» **ACTIVITY**
Going through the data below, please show each line containing the string "down".

Top of DATA SHOWN

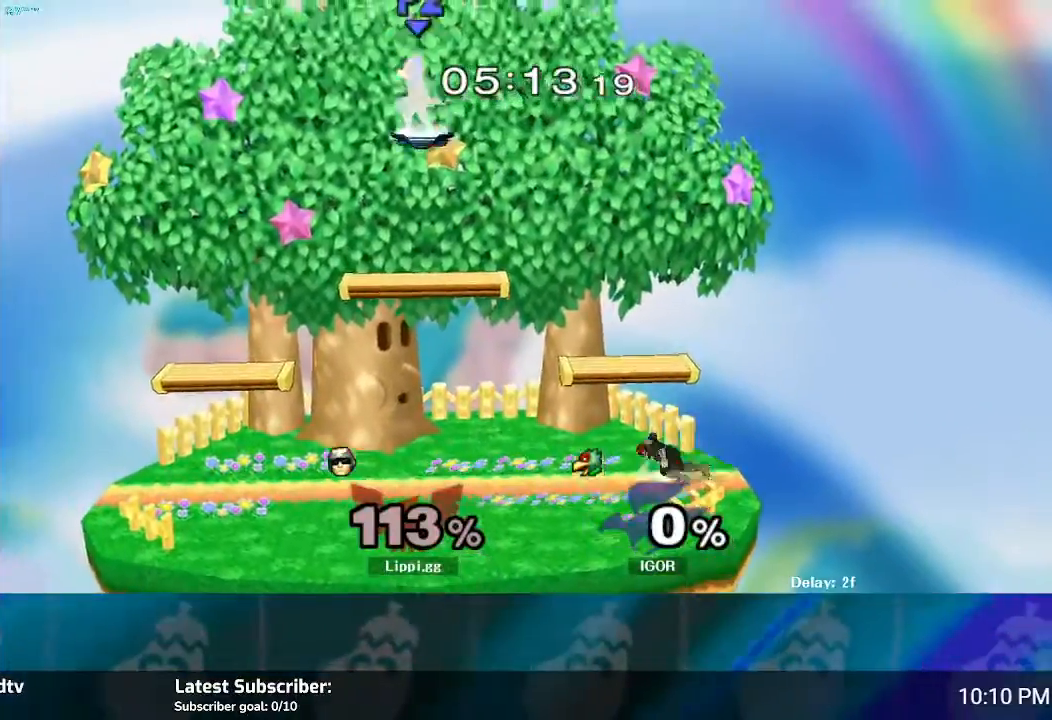
{"buttons": [], "left_stick": "left", "right_stick": "center", "events": []}
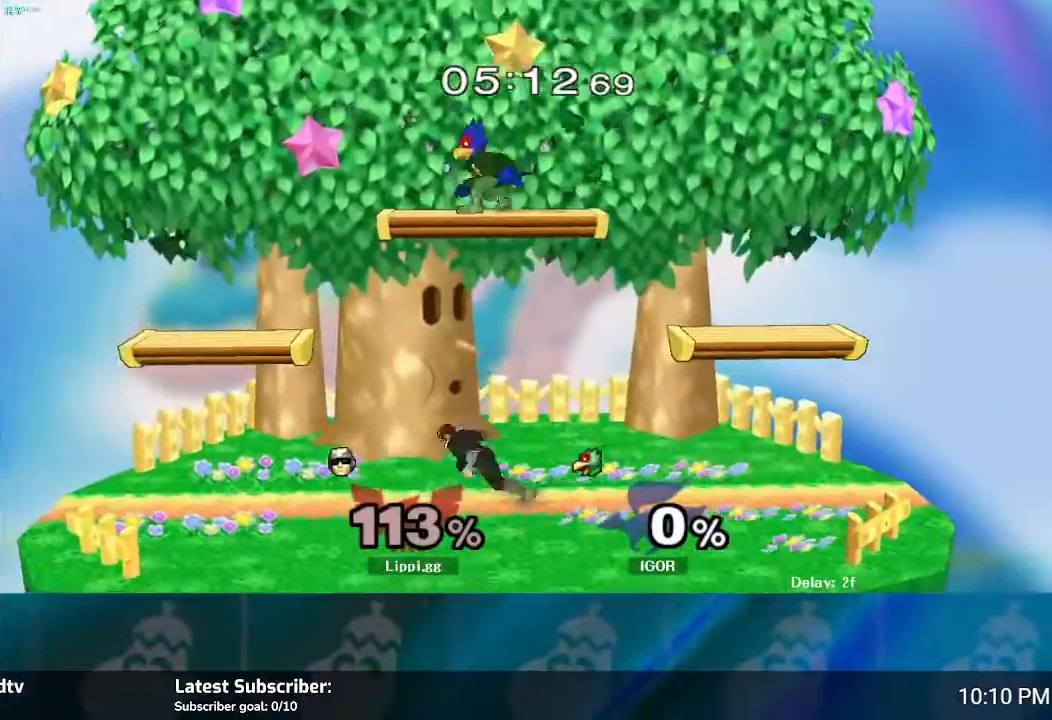
{"buttons": [], "left_stick": "up-right", "right_stick": "center", "events": [[401, "Y", "down"], [467, "Y", "up"], [501, "left_stick", "up-right"]]}
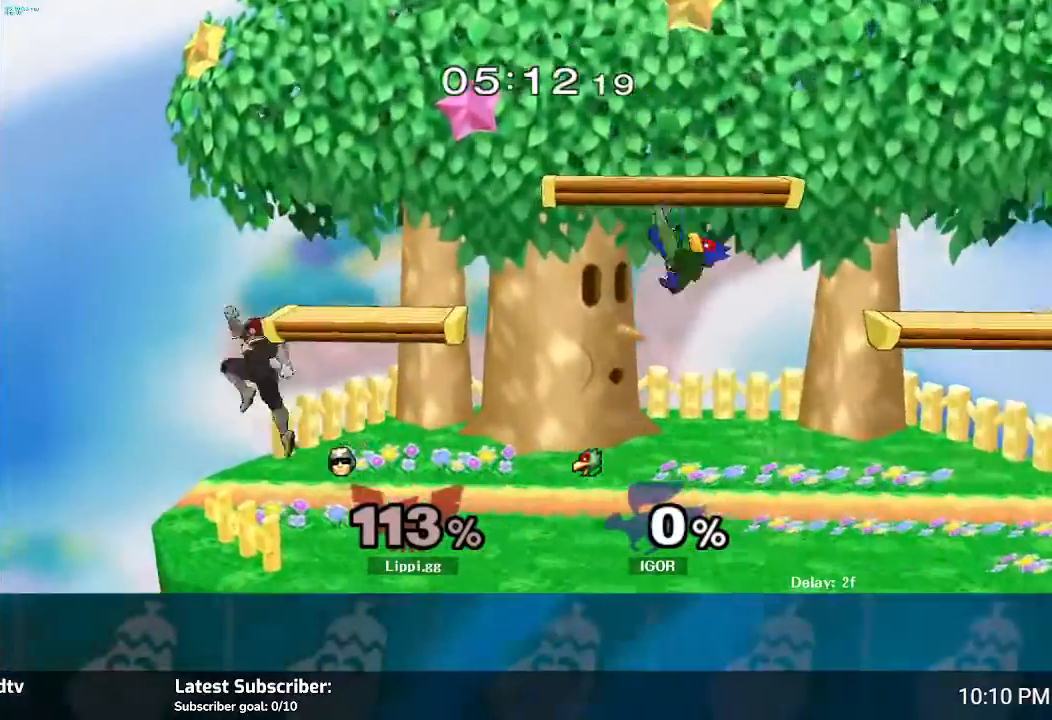
{"buttons": [], "left_stick": "down", "right_stick": "center", "events": [[33, "Y", "down"], [200, "Y", "up"], [434, "left_stick", "down"]]}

Bottom of DATA SHOWN

» **ANSWER TO THIS TASK**
{"buttons": [], "left_stick": "up-right", "right_stick": "center", "events": [[401, "Y", "down"], [467, "Y", "up"], [501, "left_stick", "up-right"]]}
{"buttons": [], "left_stick": "down", "right_stick": "center", "events": [[33, "Y", "down"], [200, "Y", "up"], [434, "left_stick", "down"]]}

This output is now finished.